EXERCISE INSTRUCTIONS >> Beneath this task is a listing. State how many of its lines include the string "tumor", giving nothing but the number.

DATA SEGMENT >>
----------
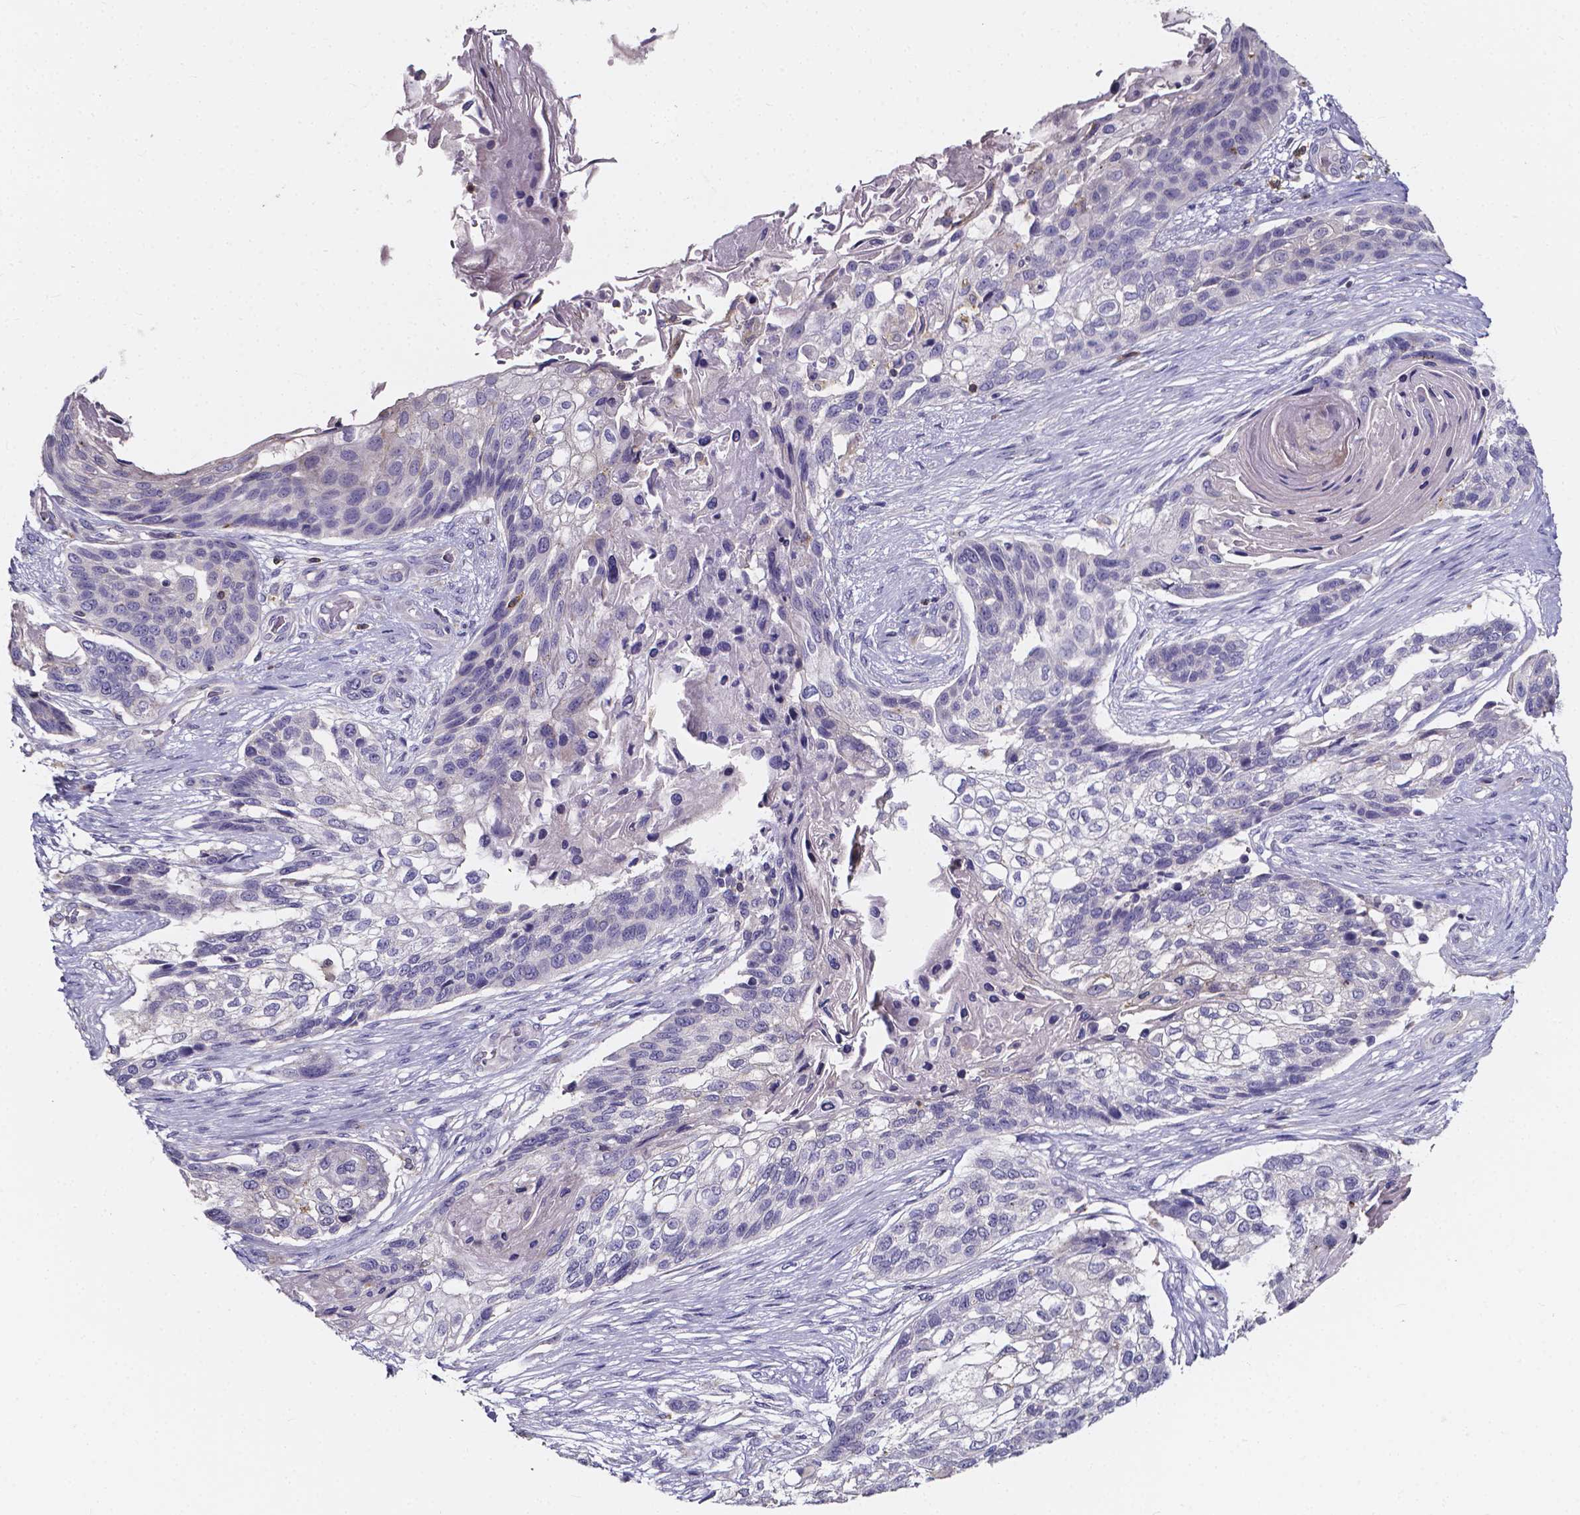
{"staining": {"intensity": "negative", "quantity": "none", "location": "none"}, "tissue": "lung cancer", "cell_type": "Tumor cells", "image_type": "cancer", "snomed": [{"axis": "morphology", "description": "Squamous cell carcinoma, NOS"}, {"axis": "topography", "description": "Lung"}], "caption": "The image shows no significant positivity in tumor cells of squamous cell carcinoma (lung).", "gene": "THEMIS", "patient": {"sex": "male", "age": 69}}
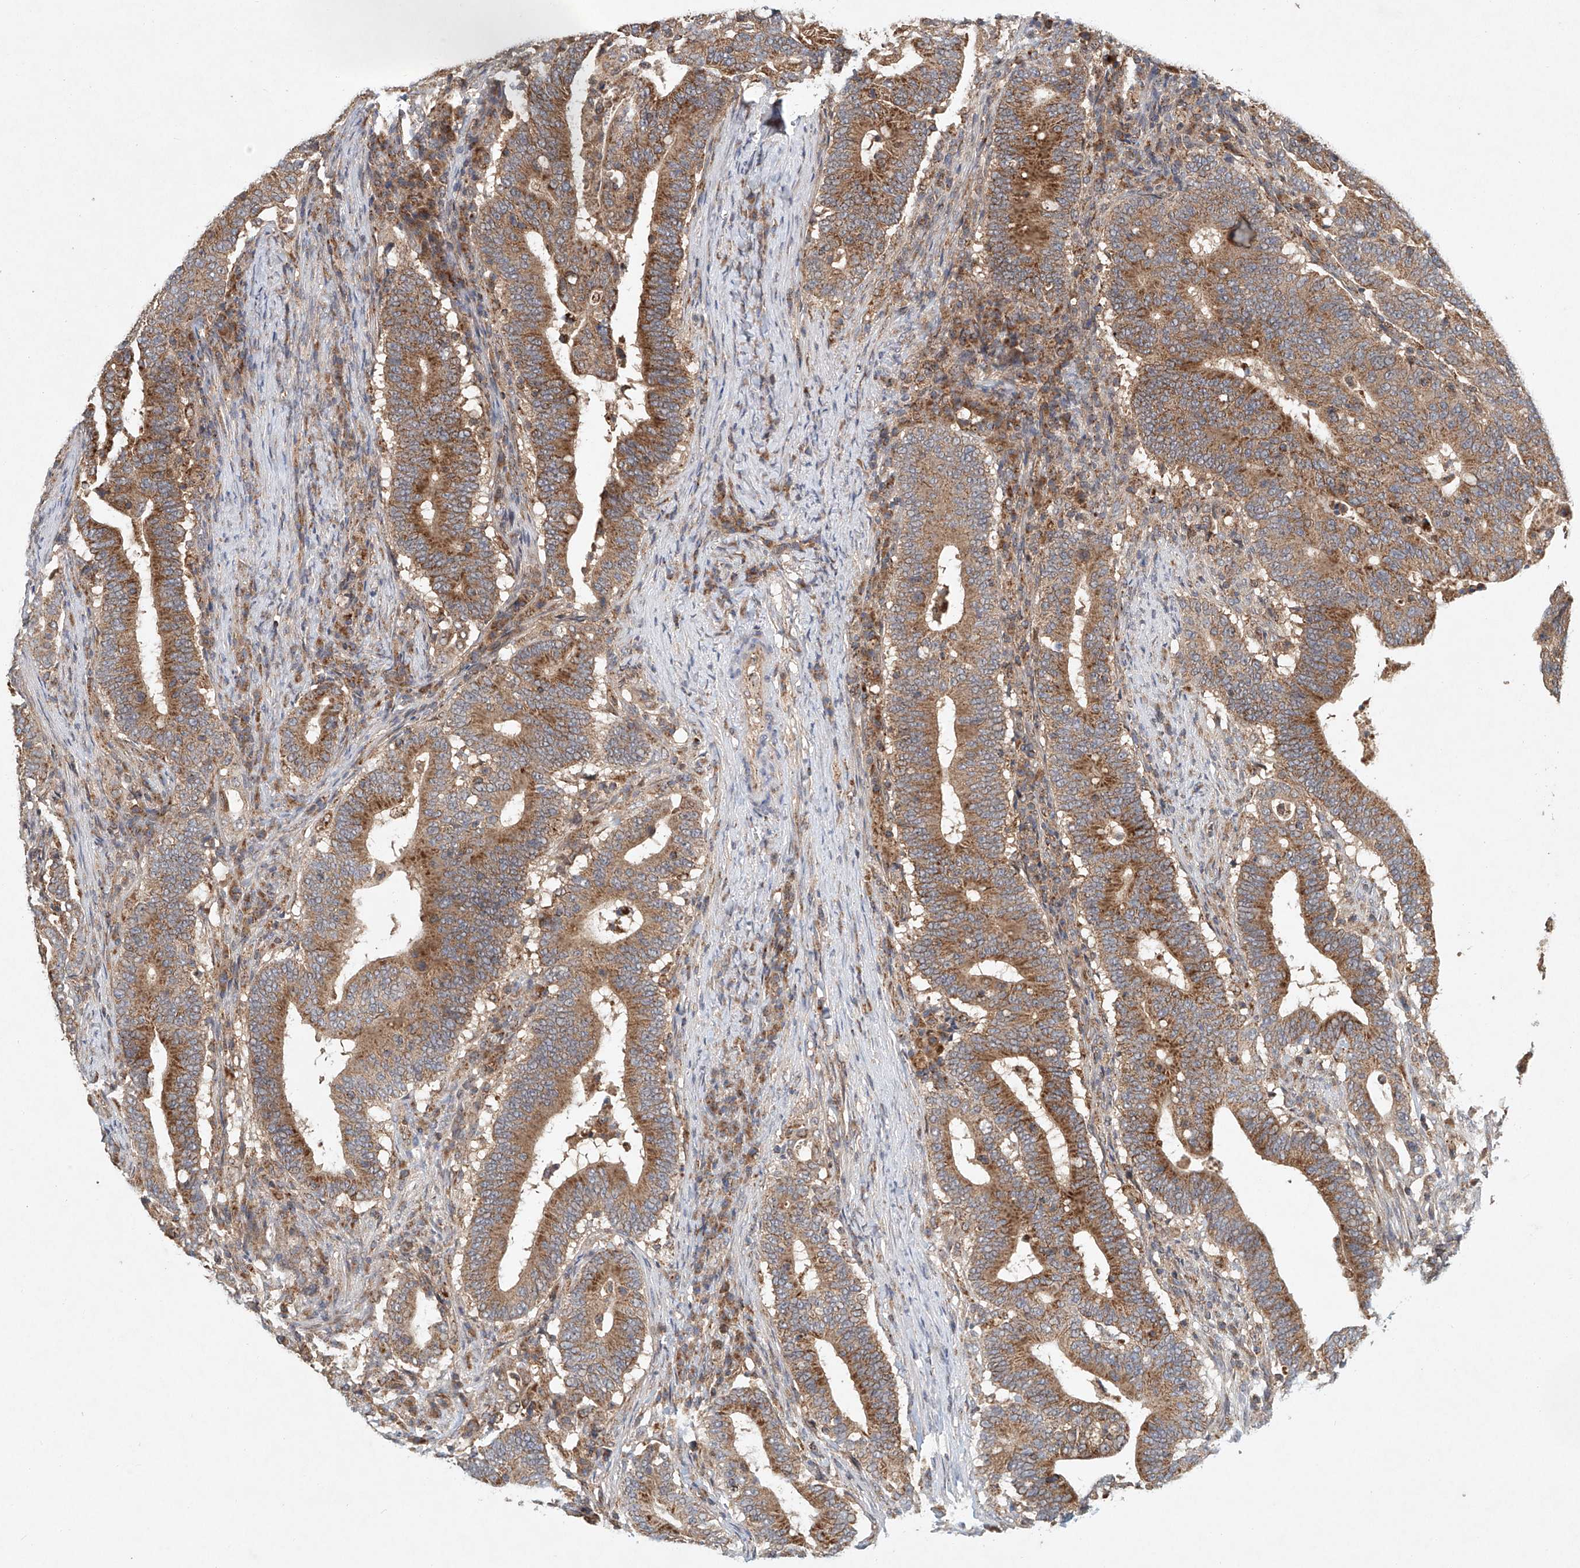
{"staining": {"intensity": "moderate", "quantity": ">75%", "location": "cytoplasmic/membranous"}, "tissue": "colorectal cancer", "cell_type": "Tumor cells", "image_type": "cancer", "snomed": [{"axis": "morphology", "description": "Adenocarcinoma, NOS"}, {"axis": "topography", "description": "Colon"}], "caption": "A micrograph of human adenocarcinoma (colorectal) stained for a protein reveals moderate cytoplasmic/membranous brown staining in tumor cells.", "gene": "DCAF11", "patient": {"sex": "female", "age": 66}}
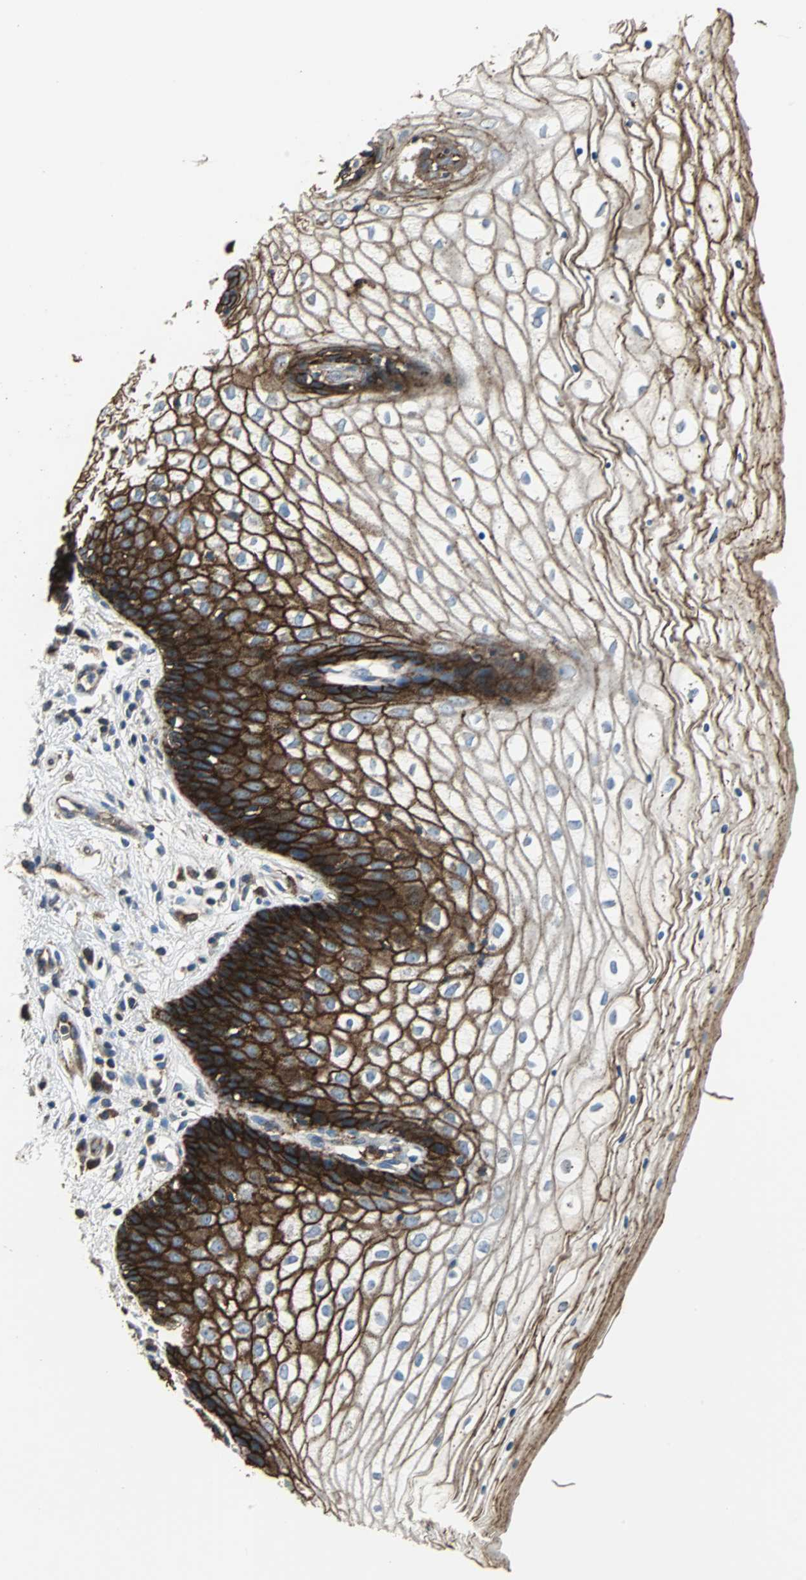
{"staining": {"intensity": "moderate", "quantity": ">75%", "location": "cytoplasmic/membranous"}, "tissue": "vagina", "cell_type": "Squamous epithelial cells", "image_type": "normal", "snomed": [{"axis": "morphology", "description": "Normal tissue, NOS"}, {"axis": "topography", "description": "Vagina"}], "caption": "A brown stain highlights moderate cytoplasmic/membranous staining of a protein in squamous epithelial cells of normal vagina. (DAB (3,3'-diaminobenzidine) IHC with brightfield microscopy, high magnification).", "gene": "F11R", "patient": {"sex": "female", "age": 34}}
----------
TASK RESPONSE >> 2